Programma a forte valenza mitteleuropea quello presentato la scorsa sera al Teatro Nuovo Giovanni da Udine dalla Royal Stokholm Philarmonic Orchestra, una delle più antiche orchestre svedesi, diretta dal finlandese Sakari Oramo. La scelta di rappresentare due autori come Bela Bartòk e Gustav Mahler è infatti fortemente caratterizzante in tal senso.

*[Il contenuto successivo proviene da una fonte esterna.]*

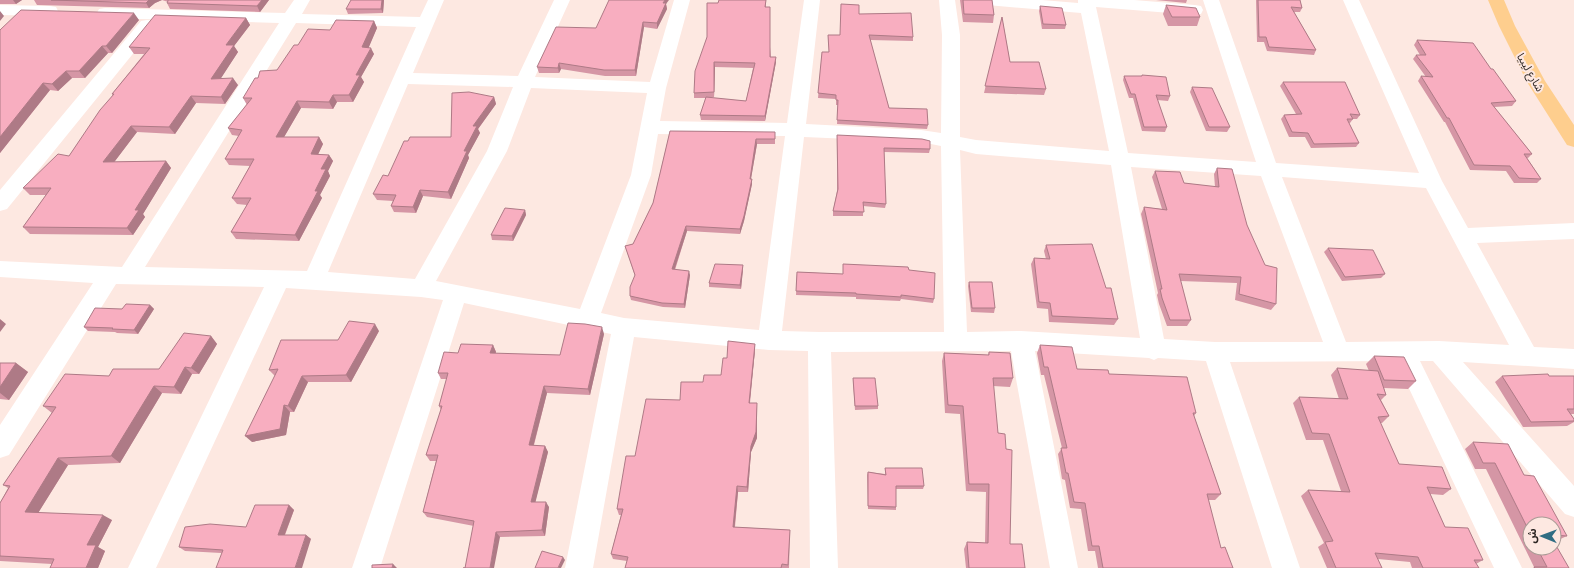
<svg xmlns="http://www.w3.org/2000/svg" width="1574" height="568" viewBox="0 0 1574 568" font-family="'Playfair Display','Noto Sans Arabic',serif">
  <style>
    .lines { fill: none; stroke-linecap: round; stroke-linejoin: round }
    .minor { fill: #fff; fill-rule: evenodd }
    .trunk { fill: #fece8e; fill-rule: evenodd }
    .wall { fill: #d596a5; fill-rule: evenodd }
    .shaded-wall { fill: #ae7a86 }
    .building { fill: #f8aec0; stroke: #ae7a86 }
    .labels { text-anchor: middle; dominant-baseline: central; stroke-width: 4; stroke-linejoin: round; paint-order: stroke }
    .street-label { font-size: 11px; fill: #2d2623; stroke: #fde8e1 }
  </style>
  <rect width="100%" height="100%" fill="#fde8e1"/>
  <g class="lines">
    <path class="minor" d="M294,0H310L302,14L420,17L428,0H444L413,73L518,76L554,0H570L535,77L650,82L674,0H690L666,88L660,121L787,123L804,0H820L806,124L921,130L941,133L942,35L939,0H955L960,35V137L976,140L1109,151L1081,13L987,5L981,3L979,0H1042L1078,3V0H1134L1195,5L1201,6L1203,10L1201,14L1195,15L1096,7L1128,153L1256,162L1203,0H1219L1276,163L1419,173L1343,0H1359L1442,181L1468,228L1574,223V239L1477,243L1534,347L1574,349V369L1463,362L1574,486V517L1565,514L1433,361H1420L1522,568H1494L1396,361L1230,362L1300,568H1272L1206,361L1158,358L1154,360L1149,358L1035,351L1078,568H1050L1011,351L831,352L838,568H810L808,351L769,350L634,337L593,568H565L611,334L464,303L380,568H352L443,300L421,297L286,288L156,568H128L264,287L116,284L9,455L0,458V425L93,283L0,277V261L122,267L279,23L105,18L99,17L97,13L99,9L105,8L285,13ZM296,23L416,27L307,271L145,267ZM408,84L513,87L487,151L415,279L328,272ZM531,88L647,93L631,175L580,309L436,281L507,151ZM658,134L785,136L759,330L624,318L601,313L651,175ZM804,137L921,142L941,146L944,332H819L782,331ZM960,150L976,154L1111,165L1140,338L1021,331L967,332ZM1131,167L1261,176L1323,342H1215L1164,339ZM1282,177L1426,188L1509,345L1439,341L1346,342Z
      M0,5L50,6L56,7L58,11L56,15L50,16L0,15Z
      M147,20L153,21L155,25L153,29L7,209L0,211V190L141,21Z"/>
    <path class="trunk" d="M1488,0H1504L1515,26L1545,81L1574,125V147L1567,145L1527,82L1499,26Z"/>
  </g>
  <path class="wall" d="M0,0H22L16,4H0Z
    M34,0H269L260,12L170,9L167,3L168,2L162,0L155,3L149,8L37,5Z
    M384,0L383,13L348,14L346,9Z
    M719,0H766V7L771,57L776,62L765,121L701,120L700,115L706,98H694V93L707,37L718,3ZM715,67L753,68L746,101L710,98L714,97Z
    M960,0H992L994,15L993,23L963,22Z
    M1156,0H1187L1186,3Z
    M1256,0H1300L1302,8L1300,12H1294L1316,50L1314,55L1267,51L1264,42H1257Z
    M666,4L667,9L657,29L644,27L636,76H605L561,69L559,73H539L537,67Z
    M1166,5L1200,17L1197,26H1168L1163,14Z
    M1040,6L1066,25L1065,29H1042L1039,11Z
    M859,14L913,37V41L870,40L889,108L928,125L927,129L837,124L838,105H836V99L818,98L822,52H829L828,35H840Z
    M1002,17L1010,62L1046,89L1044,95L984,93Z
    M246,18L250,25L234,46L238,52L220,79L238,85L225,104L196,103L175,134L137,132L114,162L166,161L171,168L143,214L145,217L133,235L30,234L23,227L46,195H30L23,188L69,156L113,95L112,94L144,54H134L129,47Z
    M139,20L112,53H108L85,78H72L58,91L50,90L0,153V30Z
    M374,21L377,28L368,48L374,54L361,77L364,82L353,102H337L333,109L301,108L284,137H319L323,144L318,154L329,155L333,161L328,171L330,176L320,195L322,198L299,241L236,239L231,232L247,205L237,204L232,198L250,166L229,165L225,159L239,136L232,135L228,128L247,105L243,98L258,78L277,70L298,45L330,30Z
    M1417,40L1491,69L1516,101L1512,106L1494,107L1532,154L1528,158H1527L1541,179L1537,183H1514L1506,171L1470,170L1445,122H1444L1418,81L1421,76L1426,77L1413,59L1416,55H1420L1414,45Z
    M1142,75L1170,96L1168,101L1157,100L1167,127L1165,132L1142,131L1133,98H1129L1123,80L1124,76H1142Z
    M1283,82L1360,115L1357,119H1353L1350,123H1349L1359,143L1356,147L1311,148L1305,137H1289L1281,119L1284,115L1296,114L1280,86Z
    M1192,87L1230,127L1227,132L1206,131L1190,92Z
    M494,97L496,104L478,129L480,133L468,155L469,158L451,199L423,196L416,213L394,212L391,206L393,201L377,200L373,194L388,176L408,141L451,137Z
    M670,131L775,132V144H757L751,179H752V184L744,221L740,234L687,231L675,270L690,275L685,308L663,307L631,300L630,296L635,276L625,246L633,244L653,203Z
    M837,135L930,149L929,153L884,152L886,204L885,208L863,206V216H833V211L837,191Z
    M1217,168L1247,225L1276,304L1271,310L1235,300L1237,283L1180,281L1191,320L1187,326H1167L1159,304L1157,295L1158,293L1141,214L1144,207L1162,209L1152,177L1155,171L1184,183L1215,187L1214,174Z
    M525,210L526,215L513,241L492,240L491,235Z
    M1046,245L1106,288L1118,319L1114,325L1049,322L1048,309L1037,308L1031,264L1034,258L1046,259L1044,251Z
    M1328,248L1385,274L1381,278L1342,281L1324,252Z
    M843,264L909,270L934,299L933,303L901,299L900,301L856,299V297L796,295L797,272L843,274Z
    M743,265V269L741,289L709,287V283Z
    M969,282L995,308L994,313L971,312L968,286Z
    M150,305L154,309L138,334L117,333L115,332L88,331L84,327L122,309Z
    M379,331L351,382H308L294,412H290L286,435L252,442L275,376L269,370L338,340Z
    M604,334L590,395L547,393L534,445L545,446L548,452L535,502L549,507L545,536L500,537L465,568L474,526L427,517L423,512L436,461H430L426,455L441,410L439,406L447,379H441L438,373L458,353L493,345L496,352L495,354L560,355Z
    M211,336L217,344L199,374H192L181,394L162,393L120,463L68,465L38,513L112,520L98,547L105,551L98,568H50L52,564L0,561V503L8,488L3,485L52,413L43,406L109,376L159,369Z
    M755,344V350L750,403L757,409V438L751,452L748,492H738L735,527L790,530L789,568H625L627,561L613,559L611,554L621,515H619L617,509L635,456L680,400L703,382L721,375L727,358Z
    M1040,345L1077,369L1109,374L1196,413L1194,416L1221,494L1215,500H1208L1221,548L1233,568H1098L1095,551H1088L1081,509L1070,508L1065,480L1062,479L1058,454L1062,448L1044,375H1041L1037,353Z
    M989,352L1013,378L1010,387L993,386L998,433L1010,544L1025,568H966L964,549L967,542L985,543L986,492L966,491L960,414L945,413L942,361L944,353L988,355Z
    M1374,356L1416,381L1408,389L1384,388L1386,395L1381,400L1389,416L1382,423H1380L1399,464L1451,489L1443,495L1430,494L1445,527L1483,560L1476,564L1479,568H1412L1410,562L1378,559L1382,568H1327L1318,547L1324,543L1301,496L1308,490L1341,491L1323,440H1306L1293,403L1299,397L1339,399L1331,375L1337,368L1369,371L1366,364Z
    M0,363H16L28,372L9,400L0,399Z
    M1502,376H1574V414H1571L1574,419V422L1567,426L1523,427L1495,382Z
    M853,378L878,406V409L855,410L853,382Z
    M1473,442L1524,475L1567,536L1556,541H1554V524H1530V548H1554L1569,568H1533L1534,567L1486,469H1475L1465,449Z
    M885,468L924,486L923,489H896V510L868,509L867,475L868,472L885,474Z
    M289,505L294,510L285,535H306L311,539L221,553L185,551L179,547L246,527Z"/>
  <path class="shaded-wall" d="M13,0H22L16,4Z
    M149,0H162L155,3L149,8L146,3Z
    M262,0H269L260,12L257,6Z
    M382,0H384L383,13L381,9Z
    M665,0H669L666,4L667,9L657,29V23L663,3Z
    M0,11L4,16L0,21Z
    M134,13L139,20L112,53L106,46Z
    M246,18L250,25L234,46L238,52L216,86L211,79L226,45Z
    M374,21L377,28L366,54L362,47Z
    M643,22L644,27L636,76L635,70Z
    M102,46L108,53L85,78L79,71Z
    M371,48L374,54L361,77L364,82L353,102L349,95L356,75Z
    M776,57V62L765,121V116Z
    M714,62L715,67L714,97Z
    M559,63L561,69L559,73L558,68Z
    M66,71L72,78L58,91L52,84Z
    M233,78L238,85L225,104L221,97Z
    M43,83L50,90L0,153V137Z
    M333,95L337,102L333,109L329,102Z
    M191,96L196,103L175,134L169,127Z
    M494,97L496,104L478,129L480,133L468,155L469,158L451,199L448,192L473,126Z
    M297,101L301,108L280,144L276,137Z
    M131,126L137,132L109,169L103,162Z
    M319,137L323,144L315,161L311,154Z
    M756,139L757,144L750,184V179Z
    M329,155L333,161L328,171L330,176L320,195L322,198L299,241L295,235L315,191L321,169Z
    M166,161L171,168L143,214L145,217L133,235L127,228L135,210Z
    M752,179V184L744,221L740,234V229Z
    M420,190L423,196L416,213L413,207Z
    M525,210L526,215L513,241L512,236Z
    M686,226L687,231L673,274L672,269Z
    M743,265V269L741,289L740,285Z
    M689,271L690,275L685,308L684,304Z
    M150,305L154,309L138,334L134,330Z
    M0,319L6,324L0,332Z
    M375,324L379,331L351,382L346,375Z
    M602,327L604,334L590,395L588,389Z
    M211,336L217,344L199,374L191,368Z
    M755,344V350L749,409V403Z
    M493,345L496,352L493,360L490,353Z
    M16,363L28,372L9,400L0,393V387Z
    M185,367L192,374L181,394L174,387Z
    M302,376L308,382L294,412L288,406Z
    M154,386L162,393L120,463L111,456Z
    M544,386L547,393L532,451L529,445Z
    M757,403V438L751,452L748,492L747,487L751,446Z
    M284,405L290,412L286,435L252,442L245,436Z
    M545,446L548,452L534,508L531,502Z
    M58,458L68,465L35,518L25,512Z
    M737,486L738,492L734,532L733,527Z
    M546,502L549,507L545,536L542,530Z
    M289,505L294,510L283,539L278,535Z
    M103,515L112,520L98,547L105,551L98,568H86L87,545Z
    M496,532L500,537L494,568H490Z
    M306,535L311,539L302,568H295Z
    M563,557L565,560L561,568H558Z
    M393,564L397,568H392Z"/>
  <path class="building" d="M51,0H149L146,3Z
    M168,0H262L257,6L167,3L168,1Z
    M351,0H382L381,9H346Z
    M609,0H665L663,3H666L657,23L643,22L635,70H604L559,63L558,68L537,67L556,27L596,28Z
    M719,0H766L765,7H770V57H776L765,116L700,115L706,97L746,101L755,63L714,62V92L694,93L695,71L707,37V3H718Z
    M963,0H992L994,15L964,14Z
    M1258,0H1300L1302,8L1291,7L1316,50L1269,47L1266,37H1259Z
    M841,4L859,5V14L911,13L913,37L869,35L889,108L927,109L928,125L837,120L838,100H836V95L818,93L822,52H829L828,35H840Z
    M1166,5L1196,8L1200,17H1172Z
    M1040,6L1062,8L1066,25L1043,24Z
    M21,10L134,13L106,46H102L79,71H66L52,84L43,83L0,137V30Z
    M155,15L246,18L226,45H234L211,79L233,78L221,97L191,96L169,127L131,126L103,162L166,161L135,210H139L127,228L23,227L51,188H23L58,154L69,156L100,110L114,94H112L150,48L129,47Z
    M1002,17L1010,62H1039L1046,89L985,86Z
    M336,20L374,21L362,47L371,48L356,75H360L349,95H333L329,102L297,101L276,137H319L311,154L329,155L321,169H326L315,191H318L295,235L231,232L251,198H232L254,159H225L242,130L228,128L252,98H243L255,78H258L260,71L277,70L294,45H298L308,29L330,30Z
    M1417,40L1473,43L1491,69H1493L1516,101L1491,103L1532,154H1524L1541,179L1519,178L1510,166L1474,165L1449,118H1447L1421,76L1433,77L1416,55H1426Z
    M1142,75L1166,77L1170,96L1156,95L1167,127H1144L1135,94H1131L1124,76H1142Z
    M1283,82H1345L1360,115L1350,114L1353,119H1347L1359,143L1314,144L1308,133L1292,132L1284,115L1302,114Z
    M1192,87L1212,88L1230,127H1209Z
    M469,92L494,97L473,126H477L464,151H467L448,192L420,190L413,207L391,206L396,195L373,194L383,175L388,176L404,141H408L410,137H451L452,93Z
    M670,131L775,132V139H756L750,179H752L744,216L740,229L686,226L672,269L689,271L684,304L662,303L630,296V287L635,275L625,246L633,244L653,203Z
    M837,135L922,139L930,141V149L884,148L886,204L863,202L864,212L833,211L838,189Z
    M1217,168L1232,169L1247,225L1265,265L1277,268L1276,304L1239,294L1241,277L1179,274L1191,320H1170L1162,298L1160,289H1162L1144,207L1167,210L1155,171L1180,172L1184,183L1219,187Z
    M505,208L525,210L512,236L491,235Z
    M1092,244L1106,288H1111L1118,319L1052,316L1050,303L1039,302L1034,258L1050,259L1046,245Z
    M1328,248L1373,250L1385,274L1345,277Z
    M715,264L743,265L740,285L709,283Z
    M843,264L908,267L909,270L935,273L934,299L901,295V297L856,294V293L796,291L797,272L843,274Z
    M969,282H992L995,308H972Z
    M126,304L150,305L134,330L112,329L113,328L84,327L95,308L122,309Z
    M349,321L375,324L346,375L302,376L288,406L284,405L280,429L245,436L278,369L269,370L281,340H338Z
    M568,323L585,324L602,327L588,389L544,386L529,445L545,446L531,502H546L542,530L496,532L490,568H463H465L474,521L423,512L438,455H426L442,406H439L448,373H438L444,352L458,353L461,344L493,345L490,353L560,355Z
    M184,333L211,336L191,368L185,367L174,387L154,386L111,456L58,458L25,512L103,515L87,545H96L86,568H50L54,559L0,556V503L10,486L3,485L56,407L43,406L65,374L109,376L113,369H159Z
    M728,341L755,344L749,403H757L756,432L751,446L747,487L737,486L733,527L790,530L788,565L782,564L781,568H625L628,557L611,554L623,509H617L626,456H635L646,399L680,400L681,382H703L704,375H721L723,358H727Z
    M1040,345L1072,347L1077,369L1108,370L1109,374L1187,377L1196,413H1193L1221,494H1207L1221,548L1225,547L1233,568H1103L1099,546H1092L1085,503L1074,502L1068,473H1066L1061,448H1067L1048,367H1044Z
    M989,352L1010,353L1013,378H993L998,433L1005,434L1006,449L1012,450L1010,544H1022L1025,568H969L967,542L988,543L989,484H969L963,406L948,405L944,353L989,355Z
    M1374,356L1404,357L1416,381L1384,380Z
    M0,363H16L0,387Z
    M1337,368L1378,371L1386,395L1377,394L1389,416L1378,417L1399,464L1442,467L1451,489L1427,487L1445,527L1468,528L1483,560H1474L1479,568H1423L1418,557L1375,553L1382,568H1336L1325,542L1333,541L1308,490L1350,492L1329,434L1312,433L1299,397L1348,399Z
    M1548,374L1549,376H1574V409H1567L1574,419V421L1531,422L1502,376Z
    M853,378H875L878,406H855Z
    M1473,442L1508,444L1524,475L1534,476L1567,536L1554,535V524H1530V533L1495,463H1483Z
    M885,468H922L924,486H896V507L868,506V472L886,475Z
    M255,505H289L278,535H306L295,568H216L223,550L179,547L185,527L210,524L246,527Z
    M1554,542L1569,568H1535L1534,567H1547L1537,548H1554Z
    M542,551L563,557L558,568H535Z
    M393,564L392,568H372V565Z"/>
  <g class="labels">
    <g class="street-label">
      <text transform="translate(1531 72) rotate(60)">شارع ليبيا</text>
    </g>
  </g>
  <g transform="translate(1542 536) rotate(271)"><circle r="19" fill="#fde8e1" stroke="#aa9a95"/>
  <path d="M0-3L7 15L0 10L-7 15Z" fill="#306d83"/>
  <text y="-6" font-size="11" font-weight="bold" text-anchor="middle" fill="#2d2623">ش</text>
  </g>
</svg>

L’apertura della serata è però affidata alle note di Jubilate di Benjamin Staern, un compositore svedese che con questo pezzo, scritto su commissione dell’orchestra di Göteborg nel 2009, descrive l’atmosfera trionfale di una kermesse sportiva disturbata da azioni di hooligans che alla fine vengono però messi a tacere. Brano descrittivo, ma di impegnativa scrittura orchestrale che dà agio alla Stokholm di mostrare la propria bravura orchestrale, Jubilate rivela un forte legame con le atmosfere barbare e primitive dello Stravinsky della Sacre du printemps. L’orchestra, ottimamente diretta da Oramo, affronta questa impegnativa partitura con notevole grinta, un suono sempre attinente alle situazioni descritte dalla partitura, grande precisione ed esteso registro dinamico. Sono solo pochi minuti di esecuzione, ma bastano al pubblico per capire di che pasta è fatto questo ensemble.

È poi la volta della star della serata, la giovane violinista norvegese Vilde Frang che con il suo Jean Baptiste Vuillaume del 1864, propone l’ascolto del Concerto n.1 per violino e orchestra dell’ungherese Bèla Bartòk. Concerto dedicato nel 1908 alla violinista Stefi Geyer, che custodì la partitura fino alla sua morte, è insolitamente articolato in soli due tempi. L’Andante sostenuto con il quale inizia si apre con il “tema di Stefi”, una delicata melodia affidata al solista, contrappuntato poi dagli archi con i quali intesse un commovente dialogo, illuminato dal suono, non gigantesco ma decisamente jolie, della Frang che mostra qui una grande delicatezza che ben si adatta all’andamento quieto di questa pagina. Delicatezza che lascia spazio al grande vigore dell’Allegro giocoso seguente, con parti più virtuosistiche e un’orchestra maggiormente coinvolta nel dialogo con la solista, assolutamente perfetta nelle sue evoluzioni e mirabile nelle parti più liriche. Il successo della giovane Vilde Frang è strepitoso, con interminabili applausi che la convincono a concedere un bis.

La seconda parte della serata vede l’esecuzione della Sinfonia n.1 in re maggiore “Il Titano” di Gustav Mahler che completa, in un certo senso, quella tendenza al descrittivismo già delineatasi con il brano di apertura. Descrittivismo però filtrato dalla memoria, quel particolare terreno dove la mente umana riassume, mescola e a volte travisa, le esperienze vissute direttamente o anche indirettamente creando quello che può divenire un flusso di coscienza. Ecco allora le citazioni di melodie popolari, il celebre Fra Martino che apre il Feierlich und gemessen, ohne zu schleppen, il terzo tempo della sinfonia, o le reminiscenze di melodie popolari nel Kräfig, bewegt,doch nicht zu schnell; Trio, recht gemächlich, il secondo tempo o ancora i suoni della natura del primo tempo. Terreno privilegiato di un’orchestra come la Stokholm che, per merito della qualità dei suoi professori, sa addentrarsi in questo lussureggiante terreno di evocazioni musicali come pochi altri e grazie anche al gesto preciso ed evocativo di Sakari Oramo, che appare qui sempre più come punto di snodo e sprone indispensabile di tutto il complesso orchestrale. Egli scandisce, suggerisce, sollecita, accelera, rallenta, ingigantisce, rimpicciolisce e l’orchestra lo segue con la bravura, come diceva Mahler, dell’orchestra di solisti. Il loro è un Mahler di grandissima qualità che, alla fine, viene premiato da un pubblico entusiasta con prolungatissimi applausi, ripagati da un bis in cui viene eseguito il brillante La danza della pastora di Hugo Alven.